Growing up in a small southern town, Yadkinville, NC, I was raised in a deeply Christian household that blended Pentecostal, Evangelical, and Southern Baptist traditions. Church was a constant presence in my life. I was dressed in frilly dresses, patent leather shoes, and pushed into the mold of a “proper girl.” Yet, I was a tomboy at heart, eagerly playing any sport my parents allowed me to, feeling restless in the confines of traditional femininity. From an early age, I knew I was different—I just didn’t know why.
While my childhood may sound familiar to others, I never felt like a girl. I hated every second of the dresses and the societal expectations tied to my gender. Back then, discussions about the LGBTQIA+ community were whispered and shrouded in fear. I didn’t know any openly queer people. I simply knew I was different. I couldn’t understand why I admired Lita Ford the way I did or why dating boys felt obligatory rather than genuine. All I wanted was love and acceptance, to be like everyone else.

My first real revelation came unexpectedly. I was about 20, watching an episode of Top Chef, when a woman shaved her head and openly identified as a lesbian. Suddenly, everything clicked. The next day, I cut my shoulder-length hair short, embracing a small but powerful symbol of change. Two months later, I came out—not on my own terms, but because a message on my MySpace page was accidentally discovered by a family member. That conversation was one I wasn’t prepared for, and yet it became a defining moment in my life.
Coming out at 20, shortly after graduating college with my AA, was terrifying. I was deeply involved in my church—I played drums in the band, taught children in AWANA, led youth camps, and even guided adult women’s studies. I can still see myself standing in the church parking lot, tears streaming, telling someone I trusted, “Miss Savannah, I’m a lesbian. I’m gay. I don’t think you’ll let me come back to church.” And I was right. I was cornered, hurt, and told by someone I loved the most that I had never really been a Christian. That kind of pain—the so-called “church hurt”—is, without exaggeration, the worst kind of hurt. Today, I identify as Agnostic, a reflection of the deep wounds and lessons I endured.

Friends reacted similarly. My best friend, also from church, played me P!nk’s “Who Knew,” a song he used to express disappointment and hurt. Even now, 14 years later, I can’t hear it without recalling that moment. In the span of 24 hours, I lost almost everything: my church family, friends, and much of my extended family—though my sister and dad stayed by my side. My mom eventually came around, and we now have the most honest, open, and loving relationship we’ve ever shared. But at that moment, I felt utterly alone. I found solace at the bottom of bottles, a paradoxical freedom amidst overwhelming pain. That first Christmas Eve post-coming out was a nightmare; a self-proclaimed Christian family member told me I was going to hell. My first year out was, in every sense, hell.

Life didn’t get easier overnight. I moved from North Carolina to Virginia, then joined the Army and relocated to Missouri to escape a toxic relationship. Within the LGBTQIA+ community, domestic abuse exists quietly, and I experienced that firsthand. On entering the Army, I hid my identity under “Don’t Ask, Don’t Tell,” which was excruciatingly painful. Just a month before deployment, I suffered a severe injury, shattering long-term plans I had dared to make. Returning home felt like defeat; I struggled again, seeking answers at the bottom of bottles instead of within myself. Those early twenties were spent navigating heartbreak, loss, and the harsh realities of coming out in a world that wasn’t ready for me.

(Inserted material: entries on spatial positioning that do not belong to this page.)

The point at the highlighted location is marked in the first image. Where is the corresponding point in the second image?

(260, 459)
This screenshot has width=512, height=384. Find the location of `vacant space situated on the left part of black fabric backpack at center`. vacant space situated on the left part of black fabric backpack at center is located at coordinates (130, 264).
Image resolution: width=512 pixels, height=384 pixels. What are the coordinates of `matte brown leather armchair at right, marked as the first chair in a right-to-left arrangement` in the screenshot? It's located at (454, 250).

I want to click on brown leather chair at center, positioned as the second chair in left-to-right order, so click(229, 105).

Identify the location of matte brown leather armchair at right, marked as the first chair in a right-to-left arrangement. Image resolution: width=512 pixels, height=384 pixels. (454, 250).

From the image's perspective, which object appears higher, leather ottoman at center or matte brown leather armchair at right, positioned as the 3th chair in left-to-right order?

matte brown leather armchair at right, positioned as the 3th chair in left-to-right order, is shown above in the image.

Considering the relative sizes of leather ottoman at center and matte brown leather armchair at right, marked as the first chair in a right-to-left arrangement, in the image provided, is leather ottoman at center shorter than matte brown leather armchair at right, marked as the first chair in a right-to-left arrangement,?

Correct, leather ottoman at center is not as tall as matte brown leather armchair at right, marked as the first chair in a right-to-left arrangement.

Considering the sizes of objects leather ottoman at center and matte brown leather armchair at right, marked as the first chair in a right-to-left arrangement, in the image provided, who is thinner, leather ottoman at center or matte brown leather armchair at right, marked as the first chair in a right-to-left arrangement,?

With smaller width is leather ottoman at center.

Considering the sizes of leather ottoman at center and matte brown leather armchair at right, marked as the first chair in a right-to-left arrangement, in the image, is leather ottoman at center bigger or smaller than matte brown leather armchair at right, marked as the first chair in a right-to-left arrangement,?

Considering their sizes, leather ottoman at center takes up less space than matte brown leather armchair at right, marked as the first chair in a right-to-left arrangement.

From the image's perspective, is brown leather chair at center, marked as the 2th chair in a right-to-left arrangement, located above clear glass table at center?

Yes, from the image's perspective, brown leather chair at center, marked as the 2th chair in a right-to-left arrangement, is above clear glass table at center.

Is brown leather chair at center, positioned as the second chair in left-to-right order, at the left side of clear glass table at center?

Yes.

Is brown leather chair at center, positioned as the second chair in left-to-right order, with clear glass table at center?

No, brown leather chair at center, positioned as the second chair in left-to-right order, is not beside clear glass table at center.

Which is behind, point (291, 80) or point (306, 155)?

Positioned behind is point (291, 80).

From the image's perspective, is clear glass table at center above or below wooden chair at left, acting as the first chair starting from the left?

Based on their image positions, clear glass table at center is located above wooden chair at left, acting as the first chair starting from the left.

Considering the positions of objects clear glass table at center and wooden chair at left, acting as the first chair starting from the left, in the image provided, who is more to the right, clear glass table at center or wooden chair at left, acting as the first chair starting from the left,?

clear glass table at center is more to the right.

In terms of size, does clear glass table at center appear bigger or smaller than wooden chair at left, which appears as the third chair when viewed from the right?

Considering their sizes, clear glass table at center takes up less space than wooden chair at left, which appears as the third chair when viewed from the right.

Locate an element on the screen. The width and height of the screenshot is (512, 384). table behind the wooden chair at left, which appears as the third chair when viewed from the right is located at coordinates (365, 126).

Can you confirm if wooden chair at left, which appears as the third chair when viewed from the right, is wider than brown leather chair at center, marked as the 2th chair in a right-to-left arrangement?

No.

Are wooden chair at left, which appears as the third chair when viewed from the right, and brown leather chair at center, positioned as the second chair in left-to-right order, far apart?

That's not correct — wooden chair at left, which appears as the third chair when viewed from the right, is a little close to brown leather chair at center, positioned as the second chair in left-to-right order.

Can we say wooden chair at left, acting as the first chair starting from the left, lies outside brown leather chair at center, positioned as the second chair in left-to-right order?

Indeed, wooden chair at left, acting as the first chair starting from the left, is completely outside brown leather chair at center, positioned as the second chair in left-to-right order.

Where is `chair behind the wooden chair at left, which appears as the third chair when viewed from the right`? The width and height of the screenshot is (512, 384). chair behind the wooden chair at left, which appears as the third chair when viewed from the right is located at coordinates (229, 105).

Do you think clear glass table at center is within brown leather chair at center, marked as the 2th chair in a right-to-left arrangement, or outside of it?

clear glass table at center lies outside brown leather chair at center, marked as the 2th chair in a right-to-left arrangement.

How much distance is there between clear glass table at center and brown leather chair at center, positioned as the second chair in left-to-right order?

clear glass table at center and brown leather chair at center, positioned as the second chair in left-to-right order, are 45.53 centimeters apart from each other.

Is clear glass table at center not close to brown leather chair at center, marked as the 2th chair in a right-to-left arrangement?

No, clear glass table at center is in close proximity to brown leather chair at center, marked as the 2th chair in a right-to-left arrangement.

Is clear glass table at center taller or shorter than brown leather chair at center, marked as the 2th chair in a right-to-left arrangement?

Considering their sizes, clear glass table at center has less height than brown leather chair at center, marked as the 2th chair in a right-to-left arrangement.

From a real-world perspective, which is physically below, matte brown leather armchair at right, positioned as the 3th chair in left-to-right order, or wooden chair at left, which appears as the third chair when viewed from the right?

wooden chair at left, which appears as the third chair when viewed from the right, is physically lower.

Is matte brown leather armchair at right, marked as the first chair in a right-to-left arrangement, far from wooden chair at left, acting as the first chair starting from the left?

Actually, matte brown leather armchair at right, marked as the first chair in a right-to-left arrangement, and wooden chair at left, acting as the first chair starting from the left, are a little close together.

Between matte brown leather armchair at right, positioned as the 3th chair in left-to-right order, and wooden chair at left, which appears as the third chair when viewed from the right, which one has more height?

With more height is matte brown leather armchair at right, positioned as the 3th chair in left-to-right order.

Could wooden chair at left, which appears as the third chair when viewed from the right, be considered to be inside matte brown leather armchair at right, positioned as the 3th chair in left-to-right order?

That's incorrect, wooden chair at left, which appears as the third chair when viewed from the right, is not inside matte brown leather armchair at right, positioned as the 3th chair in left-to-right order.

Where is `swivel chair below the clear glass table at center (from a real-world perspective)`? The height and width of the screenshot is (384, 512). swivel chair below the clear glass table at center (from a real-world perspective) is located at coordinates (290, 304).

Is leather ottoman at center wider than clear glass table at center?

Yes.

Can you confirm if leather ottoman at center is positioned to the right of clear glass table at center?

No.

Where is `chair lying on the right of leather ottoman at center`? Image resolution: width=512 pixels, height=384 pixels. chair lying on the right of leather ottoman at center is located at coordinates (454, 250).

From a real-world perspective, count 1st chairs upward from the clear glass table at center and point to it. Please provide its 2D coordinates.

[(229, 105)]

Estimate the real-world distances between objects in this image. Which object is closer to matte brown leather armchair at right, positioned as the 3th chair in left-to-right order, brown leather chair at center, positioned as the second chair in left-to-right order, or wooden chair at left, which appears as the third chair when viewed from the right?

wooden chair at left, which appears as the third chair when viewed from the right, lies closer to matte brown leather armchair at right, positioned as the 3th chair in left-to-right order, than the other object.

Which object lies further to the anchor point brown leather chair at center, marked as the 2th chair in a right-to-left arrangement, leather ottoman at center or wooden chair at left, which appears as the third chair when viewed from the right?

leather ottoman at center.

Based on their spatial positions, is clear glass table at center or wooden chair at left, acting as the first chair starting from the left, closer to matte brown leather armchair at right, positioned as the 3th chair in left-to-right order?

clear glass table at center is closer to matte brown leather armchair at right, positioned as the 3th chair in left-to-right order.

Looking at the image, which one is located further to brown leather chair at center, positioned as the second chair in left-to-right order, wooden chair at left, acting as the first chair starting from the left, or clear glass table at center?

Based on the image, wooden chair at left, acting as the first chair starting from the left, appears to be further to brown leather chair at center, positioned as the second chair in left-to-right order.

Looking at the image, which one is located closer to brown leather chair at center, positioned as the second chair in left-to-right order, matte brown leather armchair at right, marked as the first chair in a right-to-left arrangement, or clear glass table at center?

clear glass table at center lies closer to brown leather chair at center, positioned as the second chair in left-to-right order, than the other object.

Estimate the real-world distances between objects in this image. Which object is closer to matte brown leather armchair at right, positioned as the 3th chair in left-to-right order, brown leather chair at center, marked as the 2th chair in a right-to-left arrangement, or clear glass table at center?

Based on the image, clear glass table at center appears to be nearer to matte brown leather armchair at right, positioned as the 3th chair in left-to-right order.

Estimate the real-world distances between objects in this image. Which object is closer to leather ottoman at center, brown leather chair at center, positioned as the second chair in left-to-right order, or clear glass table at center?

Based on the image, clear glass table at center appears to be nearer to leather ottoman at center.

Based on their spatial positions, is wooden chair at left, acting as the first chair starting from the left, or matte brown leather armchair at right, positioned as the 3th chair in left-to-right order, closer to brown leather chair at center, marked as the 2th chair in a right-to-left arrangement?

Despite the pain, I survived—and I grew. Therapy, tears, and hard-earned self-love gradually built me into the person I am today. I learned that the cost of becoming myself wasn’t mine alone—it was borne by relationships I outgrew and people who walked away. Those losses taught me lessons I cherish now: I don’t need anyone to merely tolerate me, and the version of myself I’ve fought to become is more than enough. I am strong-willed, stubborn, fiercely loving, and unapologetically me.

Today, at nearly 34, I am a non-binary queer person living my best life. I run a Bookstagram account and have built a chosen family around shared love for literature and community, particularly LGBTQIA+ representation. Books have always been my safe place, and now that sanctuary has expanded into friendships and connections that feel like home. Home, I’ve learned, isn’t a building—it’s where you feel safe, seen, and loved.

I won’t say “it gets better,” because pain doesn’t magically vanish. Losing people you love leaves scars. But you—you—get better. You awaken every day to a stronger, more complete version of yourself, and that peace is priceless. When you’re ready to come out, you will know. And even if you never do, you belong. You are seen, celebrated, and never truly alone. One day, you’ll be the person offering guidance, love, and reassurance to someone else who is struggling. And I promise: when that day comes, you will understand that the love around you—sometimes quiet, sometimes unexpected—is what carries you forward.

Coming out was the hardest, most painful, and yet most transformative thing I have ever done. And I wouldn’t trade it for anything.